• [WHAT YOU NEED TO DO] Return the stretch of the Tezos baking guide from "tezbake setup-ledger --platform" through "High Watermark (HWM)", copied word for word.

*** EXTRACTED TEXT

Using a non-default derivation path adds an extra layer of security but also complexity. Make sure your choice is clearly documented for your own records. To find out which key a given path corresponds to, go to https://gov.tez.capital and log in with Ledger — it shows the address for the default path.
Importing the Key
Make sure your Ledger has the Tezos Baking app open before running this command.
tezbake setup-ledger --platform --import-key="P-256/0h/0h" --authorize --hwm 1
The Ledger will ask you twice to confirm the operation. Check that the baker address shown on the Ledger screen is the one you intend to use.
💡 TIP: If you’re importing for the second time after a failed attempt, add
--forceto override the previous import.
⚠️ Ledger Baking App Behavior
- The Ledger must stay on the Tezos Baking app at all times while baking
- The screensaver activating is normal — baking continues
- Do NOT open Ledger Live while baking — it will disconnect the signer
- To vote or transfer funds, stop the baker first, switch apps, then switch back
High Watermark (HWM)
The --hwm 1 flag sets the High Watermark — a security counter stored on the Ledger that records the highest block level it has ever signed. The Ledger refuses to sign any block at or below this level, which prevents accidentally signing the same block twice.
- New baker / new device: Use
--hwm 1(the default command above is safe). - Existing baker returning after a break: Set
--hwmto the current block height to prevent signing any historical blocks. You can find the current level at https://tzkt.io. - Migrating from mainnet to testnet: Testnet block levels usually start at 1, which is below a mainnet HWM of millions. Use a testnet-specific device, never reuse a mainnet device.
💡 TIP: The HWM is device-specific. Each Ledger maintains its own watermark independently.
Verification
After importing, confirm the key was imported successfully:
tezbake info
Look for your baker address in the output. If it appears and the signer status shows as connected, the import was successful. See Monitoring Logs and Status for a full explanation of the tezbake info output.
⚠️ Double Baking Prevention
🚨 CRITICAL: Double Baking
What is Double Baking? Running two bakers with the same key on the same network simultaneously. This means your key signs conflicting blocks or attestations, which is treated as a malicious attack. The protocol detects this and slashes (confiscates) your staked tez as punishment. See Slashing Explained for penalty details.

******
*** RECORD SET

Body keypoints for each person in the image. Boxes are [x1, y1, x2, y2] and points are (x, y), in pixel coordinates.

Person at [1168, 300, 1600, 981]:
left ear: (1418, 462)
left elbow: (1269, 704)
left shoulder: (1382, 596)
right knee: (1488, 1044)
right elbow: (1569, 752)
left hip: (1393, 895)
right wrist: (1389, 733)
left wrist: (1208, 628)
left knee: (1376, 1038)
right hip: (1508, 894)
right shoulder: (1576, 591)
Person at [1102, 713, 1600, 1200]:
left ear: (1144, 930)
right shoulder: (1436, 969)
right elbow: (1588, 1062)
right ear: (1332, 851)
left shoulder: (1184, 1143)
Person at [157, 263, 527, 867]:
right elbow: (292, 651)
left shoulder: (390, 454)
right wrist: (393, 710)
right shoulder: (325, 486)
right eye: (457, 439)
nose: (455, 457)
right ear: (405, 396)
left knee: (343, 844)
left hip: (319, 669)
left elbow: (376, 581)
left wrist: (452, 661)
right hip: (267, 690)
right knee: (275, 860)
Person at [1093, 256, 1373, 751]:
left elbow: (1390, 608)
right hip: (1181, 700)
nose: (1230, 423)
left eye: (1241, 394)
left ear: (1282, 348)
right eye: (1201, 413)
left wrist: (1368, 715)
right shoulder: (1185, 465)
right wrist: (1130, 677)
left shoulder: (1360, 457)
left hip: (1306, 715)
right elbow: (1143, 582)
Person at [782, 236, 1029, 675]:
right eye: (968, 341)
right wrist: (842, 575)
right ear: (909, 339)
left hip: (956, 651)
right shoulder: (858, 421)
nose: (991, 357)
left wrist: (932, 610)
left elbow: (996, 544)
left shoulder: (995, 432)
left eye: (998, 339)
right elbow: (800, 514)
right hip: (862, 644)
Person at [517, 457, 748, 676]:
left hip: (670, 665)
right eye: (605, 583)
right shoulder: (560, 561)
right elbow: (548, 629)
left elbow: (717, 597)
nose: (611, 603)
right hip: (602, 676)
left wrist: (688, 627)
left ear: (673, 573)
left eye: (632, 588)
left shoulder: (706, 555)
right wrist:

******

• [SOLUTION BELOW]
tezbake setup-ledger --platform --import-key="P-256/0h/0h" --authorize --hwm 1
The Ledger will ask you twice to confirm the operation. Check that the baker address shown on the Ledger screen is the one you intend to use.
💡 TIP: If you’re importing for the second time after a failed attempt, add
--forceto override the previous import.
⚠️ Ledger Baking App Behavior
- The Ledger must stay on the Tezos Baking app at all times while baking
- The screensaver activating is normal — baking continues
- Do NOT open Ledger Live while baking — it will disconnect the signer
- To vote or transfer funds, stop the baker first, switch apps, then switch back
High Watermark (HWM)